South Africa’s long mining history went back to 1852, Major reflected, with the listing of the country’s first mining company in London.

Major recalled that the very first South African mining company went to London to raise money.

“This is a very established mining country, 160 years of listed shares,” Major added.

The South African platinum industry had one openpit mine, which was making money, and there was another openpit mine that thought it would make money some day.

But platinum mining was overwhelmingly underground mining, a tough business, and unlikely to change in any of the platinum jurisdictions, which meant that it would have to deal with unions to a far greater extent than was the case with openpit mines.

Mechanisation of underground mines had been unsuccessful.

“We’ve seen a couple of billion dollars of trackless mining equipment put into platinum mines. In a few places, yes, it’s successful, but in the majority of places it’s not, and all it does is add costs, it doesn’t retrench as many workers, it doesn’t train as many workers as it’s promised and it’s added to our costs,” Major said.

It was not the solution with South Africa’s narrow-reef orebodies.

Most of the South African platinum mines were already significantly beyond 1 000 m deep and going deeper.

TEN PRODUCTS

In the desperate current times, platinum miners were going to process the chrome in the suite of six base metals.

“This is because they are so desperate to get any kind of revenue off their ore they can,” he said.

While one product, gold, yielded $200/t, the ten platinum-group metals (PGMs), with inordinately complex to recovery criteria, were managing only $152/t.

Platinum miners were thus receiving 25% less than gold miners for a lot more work.

Stillwater in American received $440 for every ton of ore taken out of the ground, Russia received $600/t, openpit Voisey’s Bay in Canada yielded $730/t and Zimbabwe, with the lowest revenue a ton, had the highest margins in the platinum industry.

Why was the lowest-grade Zimbabwean producer the country with the highest profit margins, Major asked.

On the lowest possible figure of 1 000-million ounces of PGM, South Africa could make money at today’s prices by extracting the trillion dollars worth of platinum in the ground.

The PGMs, platinum, palladium and rhodium, taken out of the ground – the target of investors – guaranteed 11% a year in rands and 5% in dollars, which not many businesses guaranteed over time.

“The ‘90s were the golden era.

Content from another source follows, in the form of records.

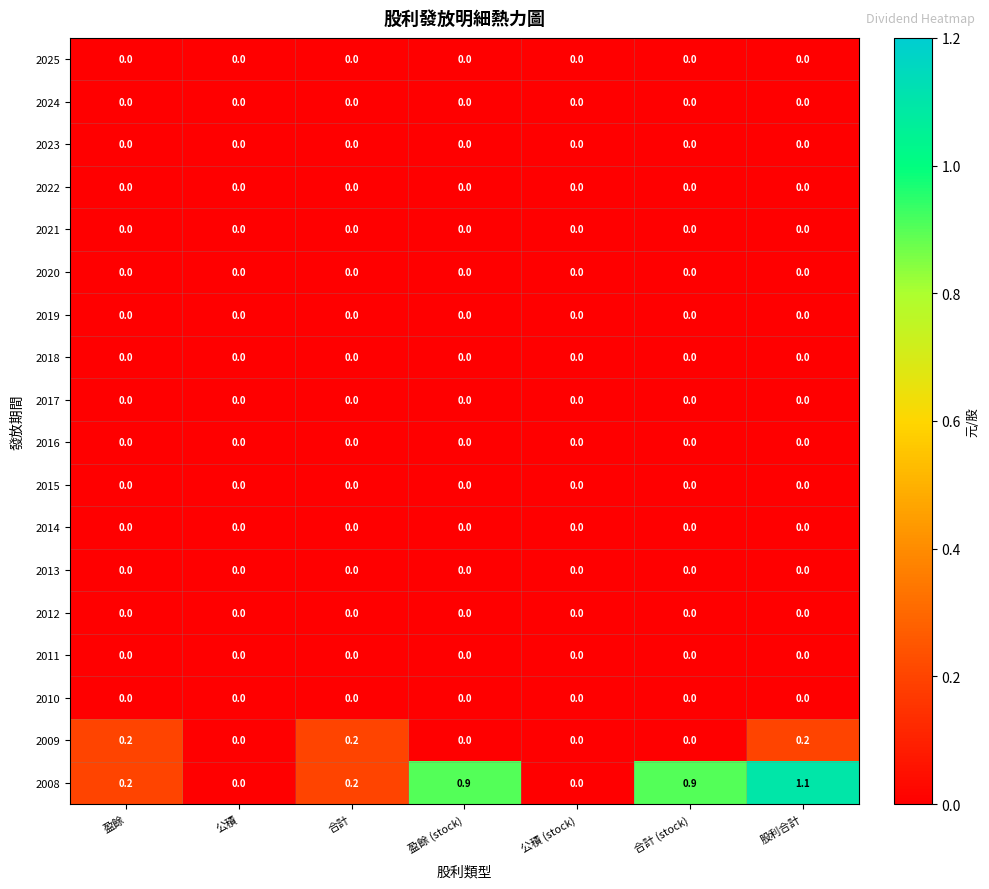

The 2013 series shows 0.0 at 盈餘 (stock). True or false?

True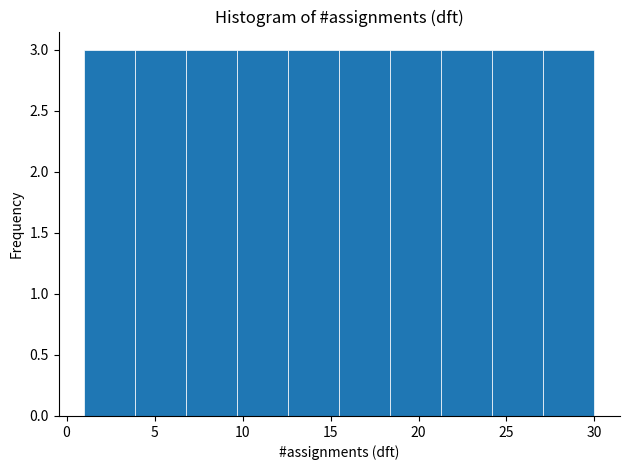

Reading left to right, list every bar in this chart as the range it spans on the x-axis followed by its height. Neither the bar edges nor the heights are printed on the chart, so give them approximately, as read against the axes.

1.0 to 3.9: 3
3.9 to 6.8: 3
6.8 to 9.7: 3
9.7 to 12.6: 3
12.6 to 15.5: 3
15.5 to 18.4: 3
18.4 to 21.3: 3
21.3 to 24.2: 3
24.2 to 27.1: 3
27.1 to 30.0: 3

That’s when South Africa had a newly elected democratic government and everyone was in love with everbody.

“The mines just negotiated with labour and the government never appeared on the same page as unions and mining companies. What the platinum- and gold-mining industries were doing then is assuring that cost increases were below inflation.

“All that changed in the new millennium. All the hard work of the ‘90s, I’m afraid, has been thrown away.

"Government raked in the money in taxes and royalties. Whatever the workers asked for, they got. All the pet projects of the mining companies got the go-ahead.

“Mining companies were buying assets. Why build a mine when you can buy one? Everybody was drinking happy juice in the last ten years. Nobody cared about costs, and you can see the costs going sky high.

“Even though the platinum price went up 12% in rands, I can’t find any cost increase in the last ten years below 17%.

“The cost per ounce of platinum in this country, in dollars and rand, is between 15% and 20% a year for the last ten years.

“So, the platinum industry has wedged itself tight into a corner,” Major told the Mining Indaba.

PGM RETURNS

Platinum and diamonds sound very attractive, but they generally give the lowest investment returns in Major’s experience.

Currently, many diamond companies and platinum companies were losing money when there were not many other mining companies losing money.

Out of 100 elements, platinum, palladium and rhodium, used in autocatalysis and jewellery, were unique.

Iridium, osmium and platinum were hard, heavy and indestructible and were useable over and over in catalytic converters.

Of the four places where PGMs were found, only two, South Africa, which dominates, and Russia, were of any note.

Rhodium, which was important in autocatalytic converters, and ruthenium, which was important in electronics, mean less and are worth less.